WELLFLEET — “Look,” said Carin Pierce, standing on the marina in Wellfleet, one hand on her poodle and the other pointing waterward. “It’s scooping!”
Since the long-awaited Wellfleet Harbor dredging project, a federal initiative run by the Army Corps of Engineers and contracted to Quincy-based Cashman Dredging, began on Oct. 1, it’s brought several thousand cubic yards of mud, silt, and other gunk out of the harbor — and brought several dozen enthusiastic dredge-watchers to the pier.
Take Wellfleet resident Pierce, who visits the dredge daily with poodles (and sometimes friends) in tow. Or Ginie Page: not an every-day fanatic, but still a connoisseur, who said every time she comes to watch, she runs into someone she knows. Or Eastham’s Steve and Judy Mansur, both retired “and just looking, well, for things to do.”

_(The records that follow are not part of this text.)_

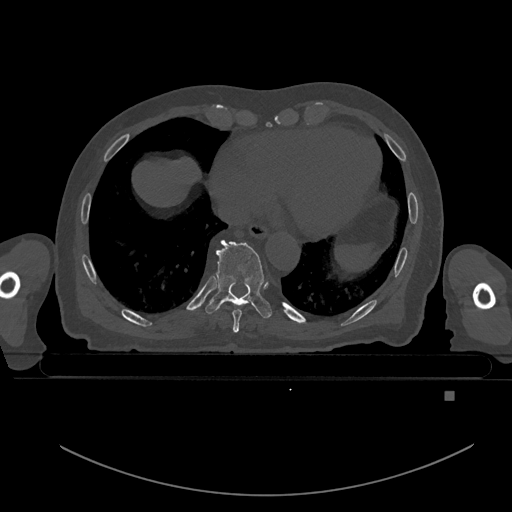
CT including the spine, one axial slice. Slice 160 of 969 in the series (ordered by position). Bone window (W 1800 / L 400 HU). 512 × 512 image matrix, field of view 456 × 456 mm. Male patient, age 82 years. From the clinical record (not read from this slice): primary cancer: prostate.
Structures marked on this image (semi-automatic segmentation, software-assisted and operator-edited):
- T8 vertebra: bounding box (x1, y1, x2, y2) in pixels: (232, 298, 242, 333)
- T9 vertebra: (205, 240, 272, 319)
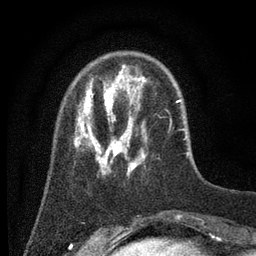
Breast MRI (dynamic contrast-enhanced), one axial slice; position 15 of 80 along the scan axis; cropped to one breast; dynamic contrast-enhanced series, time point 2 of 7 at this slice position (early post-contrast); 3 T; TE 2.2 ms, TR 5.6 ms; 2 mm slice thickness; 256 × 256 image matrix, field of view 150 × 150 mm. Female patient.
Structures marked on this image (semi-automatically segmented with operator editing):
- enhancing-tissue mask used for the functional tumour volume (all voxels passing the contrast-enhancement thresholds inside the analysis volume; usually the tumour): bounding box [x1, y1, x2, y2] px = [74, 72, 186, 177]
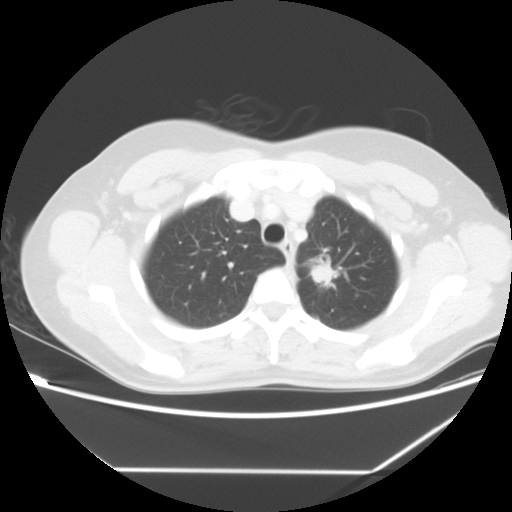
Chest CT, one axial slice. Slice 48 of 60 in the series (ordered by position). Reconstruction kernel STANDARD. 140 kVp. Lung window (W 1500 / L -600 HU). 512 × 512 image matrix, field of view 367 × 367 mm. Female patient, age 43 years. Case-level facts recorded for this patient, not image findings: clinical TNM (as recorded): T1c N0 M1b.
Annotated regions visible in this slice (bounding box drawn by a radiologist):
- lung tumour (recorded histology: adenocarcinoma): box from (x=308, y=256) to (x=337, y=294) px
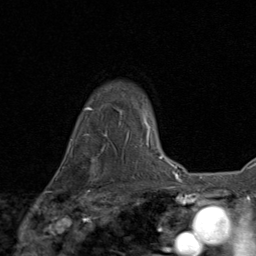
Breast MRI (dynamic contrast-enhanced), one axial slice; position 66 of 80 along the scan axis; cropped to one breast; dynamic contrast-enhanced series, time point 2 of 8 at this slice position (early post-contrast); 1.5 T; TE 1.7 ms, TR 4.5 ms; 256 × 256 image matrix, field of view 180 × 180 mm. Female patient.
Structures marked on this image (semi-automatically segmented with operator editing):
- enhancing-tissue mask used for the functional tumour volume (all voxels passing the contrast-enhancement thresholds inside the analysis volume; usually the tumour): bounding box (x1, y1, x2, y2) in pixels: (81, 152, 97, 186)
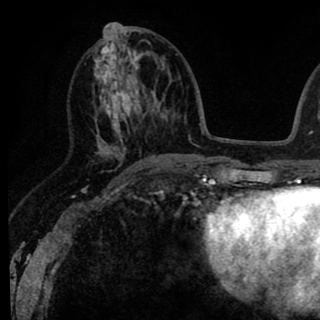
Breast MRI (dynamic contrast-enhanced), one axial slice; slice 37 of 90 in the series (ordered by position); cropped to one breast; dynamic contrast-enhanced series, time point 2 of 8 at this slice position (early post-contrast); 1.5 T; TE 2.6 ms, TR 6.1 ms; 2 mm slice thickness; 320 × 320 image matrix. Female patient.
Structures marked on this image (semi-automatically segmented with operator editing):
- enhancing-tissue mask used for the functional tumour volume (all voxels passing the contrast-enhancement thresholds inside the analysis volume; usually the tumour): bounding box [x1, y1, x2, y2] px = [92, 25, 145, 167]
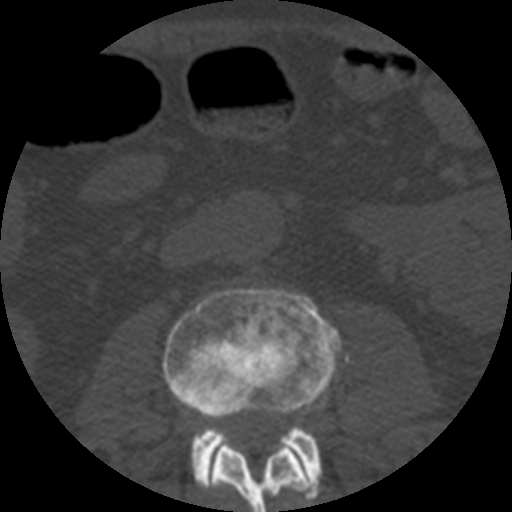
CT including the spine, one axial slice; position 134 of 508 along the scan axis; reconstruction kernel STANDARD; 120 kVp; bone window (W 1800 / L 400 HU); 1.25 mm slice thickness; 512 × 512 image matrix, field of view 160 × 160 mm. Patient age 57 years. From the clinical record (not read from this slice): primary cancer: prostate.
Outlined on this slice (semi-automatically segmented with operator editing):
- L2 vertebra: bounding box <201,430,316,512> (left, top, right, bottom; pixels)
- L3 vertebra: <163,288,339,495>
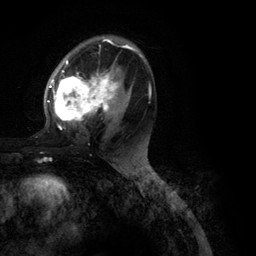
Breast MRI (dynamic contrast-enhanced), one axial slice. Cropped to one breast. Dynamic contrast-enhanced series, time point 2 of 6 at this slice position (early post-contrast). 3 T. TE 2.8 ms, TR 7.3 ms. 256 × 256 image matrix. Female patient.
Structures marked on this image (semi-automatically segmented with operator editing):
- enhancing-tissue mask used for the functional tumour volume (all voxels passing the contrast-enhancement thresholds inside the analysis volume; usually the tumour): bounding box [x1, y1, x2, y2] px = [47, 39, 150, 130]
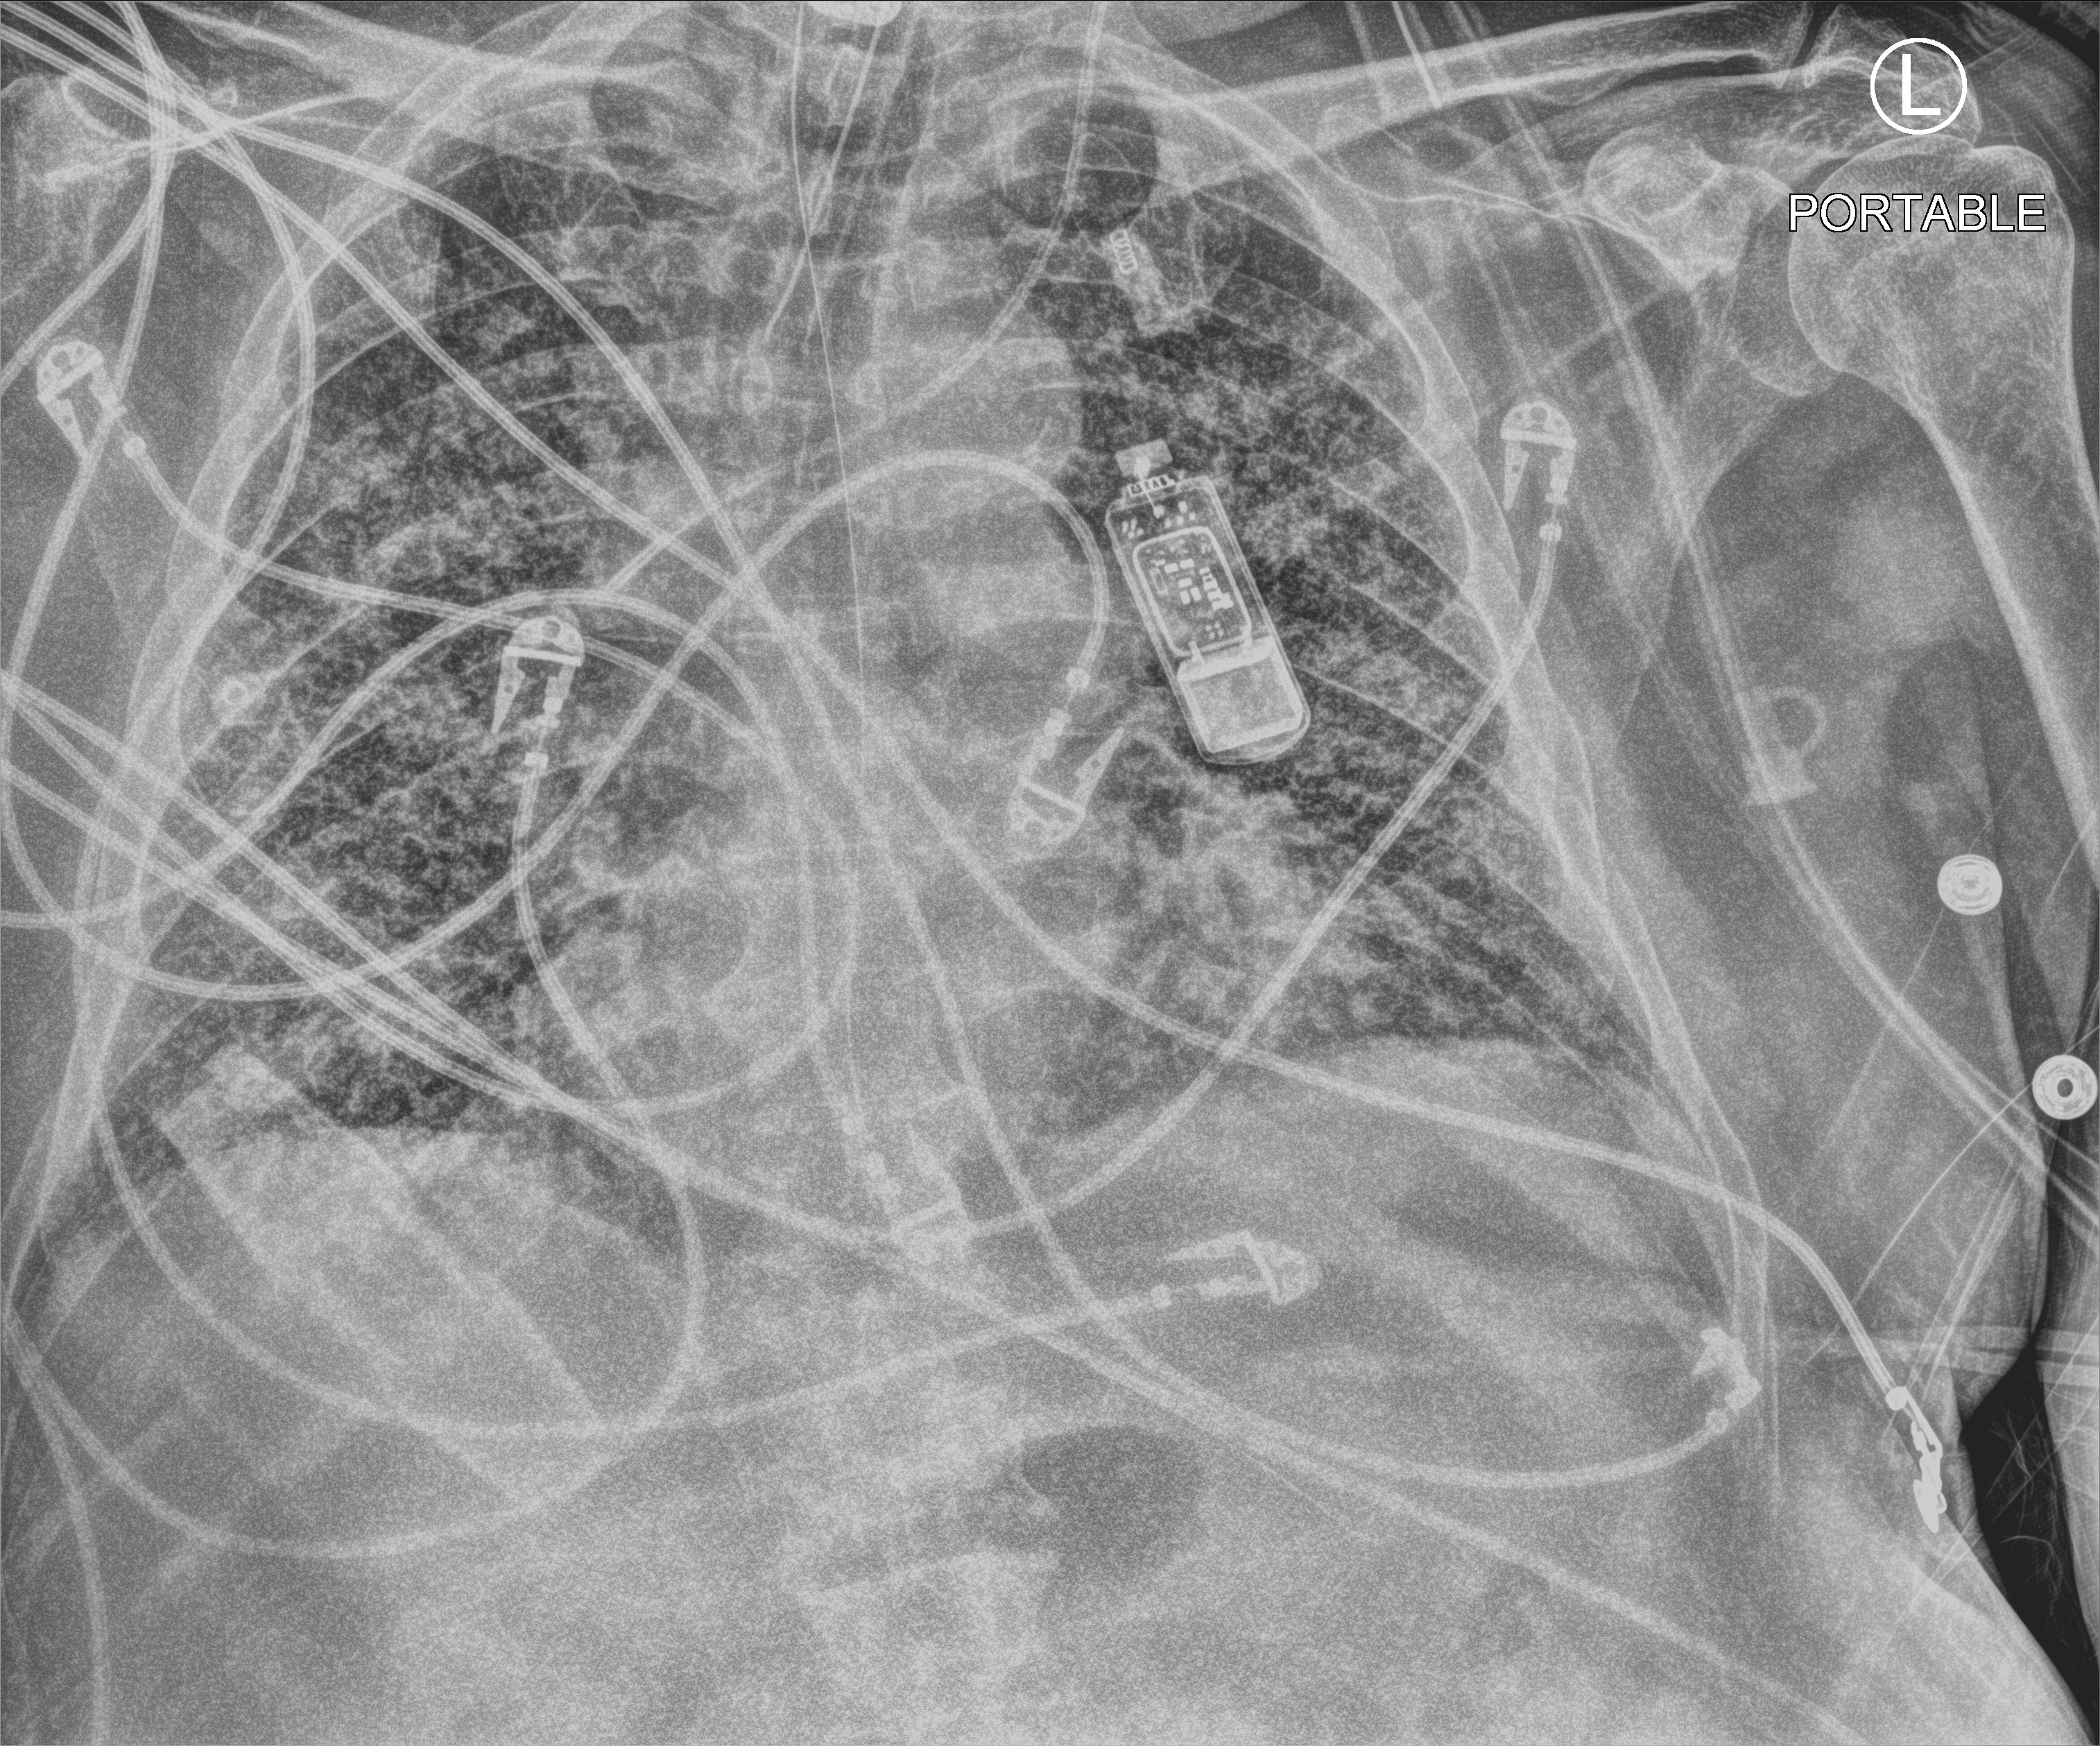
Bedside chest radiograph (computed radiography); anteroposterior (AP) projection. Patient hospitalised with COVID-19; male, aged 60–74 years.
Hospital-stay facts (about this admission, not read from this image; timing relative to this image not recorded): other chronic lung disease (admission record): yes.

Sunny afternoons see Tupperware and takeout lunches dotting nearly every marina bench. At night, four beacons light the dredge, and cars idle in the parking lot — heaters on, headlights beaming out.

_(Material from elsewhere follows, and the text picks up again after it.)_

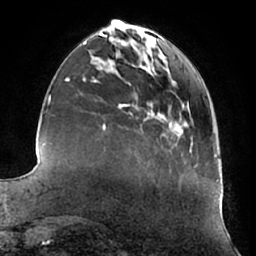
Breast MRI (dynamic contrast-enhanced), one axial slice. Cropped to one breast. Dynamic contrast-enhanced series, time point 2 of 7 at this slice position (early post-contrast). 1.5 T. TE 2.9 ms, TR 6.2 ms. 2.4 mm slice thickness. 256 × 256 image matrix, field of view 180 × 180 mm. Female patient.
Structures marked on this image (semi-automatically segmented with operator editing):
- enhancing-tissue mask used for the functional tumour volume (all voxels passing the contrast-enhancement thresholds inside the analysis volume; usually the tumour): box from (x=178, y=130) to (x=182, y=132) px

“I can’t say I’ve seen a place so excited about dredging before,” said one Cashman employee. “But people here just seem to really like it.”
The dredging operation shudders along, 24 hours a day, seven days a week, through what appears to be about a 41-second cycle. Our world may seem unpredictable; the Wellfleet dredge does not.
Here is a glossary of relevant terms: barge, crane, dredge, scow, spud. A spud is a pile, an anchor, a noun, a verb. To set up, one spuds the dredge — which, so spudded, begins to turn. It spins first away from its neighboring machinery: the barge, 255 feet of welded steel. On the barge sits the scow; in the scow goes the mud. Which arrives there thanks to the dredge’s crane, from which dangles the Army Corps of Engineers’ environmental clamshell bucket — russet, and the operation’s star.
The dredge turns toward open water. Cables whine; the crane sags. The bucket descends, splashes, sinks. For an instant, movement stops. Then cables winch, bucket surfaces, dredge swings. With a creak, a groan, even a boom, on occasion, the clamshell opens, and 15 cubic yards of muck pour scow-ward. Forty-one seconds, give or take. Repeat.
The dredging operation does not thrill. Even its admirers recognize this.
“There’s not a whole lot to say about it,” said Pierce. From Steve Mansur, grading his retirement hobbies: “I wouldn’t say watching the dredge ranks real high.”
But thrills are not the point. From Judy to Steve: “It does rank high!”
Gary Gula, a New London, Conn., resident who heard about the spectacle from a friend at Massasoit Hills Trailer Park, called the operation “amazing.”
“It’s just fascinating,” said Pat Behan, of Yarmouth, a first-time dredge-watcher. “Such an enormous piece of equipment. And to know what a difference it’ll make.”
“It’s entertainment,” said Ginie Page. “I watch it and I wonder how many quahogs are in there, how many little shellfish are in there. I wonder about how much muck is down there, about how many pounds they’re pulling up — I just sit here, and I wonder.”
And besides, said Page, it’s Wellfleet.
“We all come down and watch the osprey when they first come back,” she said. “We all come down and watch people pull their boats out. We all come down and take a stroll around the pier every so often. Of course we’re watching this.”